Defendant, on the other hand, received a lesser sum of cash in addition to a sailboat and two motor vehicles and his business. In 1984, the business income was $96,000. Out of that amount, defendant testified that he paid approximately $45,000 in taxes and insurance, leaving him with $51,000 for personal needs. If 1984 is a typical year, as evidenced by the testimony, defendant is left with just under $30,000 after payment of alimony and plaintiff's interest in the business. Given the fact that defendant must work at least fifty hours a week to produce this income and that plaintiff has unexercised earning capacity as well as a sum of cash and approximately $22,000 in annual income, we are persuaded that the property division in this case, viewed as a whole, is unfair.
We find the trial judge's valuation of the dental lab clearly erroneous. Keen v Keen, 145 Mich. App. 824, 831; 378 NW2d 612 (1985). The parties each called expert witnesses to give testimony regarding the value of the dental lab. Plaintiff's witness appraised the lab at $238,000 and defendant's witness appraised it at $63,000. The court valued the asset at $184,500 which was in between those two amounts. However, the court did not consider the accounts payable, did not consider depreciation *79 of the hard assets and did not give adequate weight to the testimony of a willing buyer who made an offer which discounted entirely any dollar value for good will.
On remand, the parties' dental lab business shall be valued at $104,500. That amount represents $64,500 in tangible assets as computed by the trial court and accepted by both parties, plus $40,000 in accounts receivable, according to the trial court's findings. We eliminate the court's valuation of the going-concern value of the business because it does not take into account any depreciation in the value of the business assets over the years in question and because the going-concern value of the business was not discounted to its present value.
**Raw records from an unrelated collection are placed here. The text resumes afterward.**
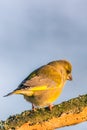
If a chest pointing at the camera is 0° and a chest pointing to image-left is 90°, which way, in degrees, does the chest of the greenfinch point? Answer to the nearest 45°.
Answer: approximately 270°
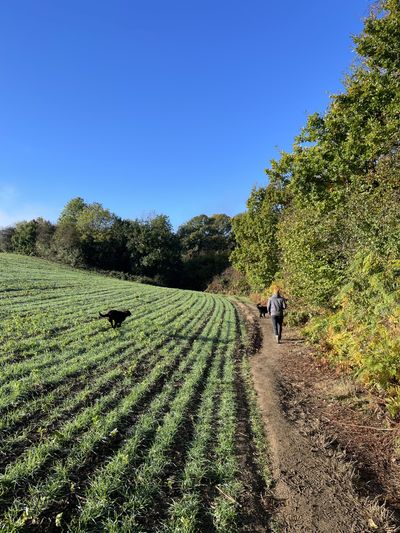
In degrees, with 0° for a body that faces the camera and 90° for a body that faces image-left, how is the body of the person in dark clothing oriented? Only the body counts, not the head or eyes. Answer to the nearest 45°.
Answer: approximately 180°

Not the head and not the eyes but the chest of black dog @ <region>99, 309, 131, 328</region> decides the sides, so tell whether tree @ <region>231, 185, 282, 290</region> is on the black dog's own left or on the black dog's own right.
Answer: on the black dog's own left

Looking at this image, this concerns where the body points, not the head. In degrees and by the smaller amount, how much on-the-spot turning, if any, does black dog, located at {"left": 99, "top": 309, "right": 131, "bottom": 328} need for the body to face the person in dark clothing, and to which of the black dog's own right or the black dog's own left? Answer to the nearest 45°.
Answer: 0° — it already faces them

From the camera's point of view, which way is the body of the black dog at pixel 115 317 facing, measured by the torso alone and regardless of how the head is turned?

We attribute these omissions to the plaintiff's failure to produce the appropriate expert testimony and we therefore decline to remand for further valuation. In the amended divorce judgment, defendant shall be ordered to pay $800 per month with no interest until the amount of $52,250 is paid in full, to satisfy plaintiff's one-half interest in the lab.
We reverse the award of attorney fees. Judgment on remand shall reflect that plaintiff is responsible for her own attorney fees and counseling fees, since attorney fees are not recoverable as a matter of right but only where necessary to a party's ability to continue with the litigation. Fulton v Fulton, 143 Mich. App. 187, 192; 371 NW2d 522 (1985). In addition, the parties shall bear equally the liabilities of the 1984 tax assessment of $17,000 and the Golden Credit Line loan of $1,765.61. The alimony provisions of the divorce judgment shall remain undisturbed.
Reversed in part and remanded for modification as provided in this opinion.
NOTES
[*] Circuit judge, sitting on the Court of Appeals by assignment.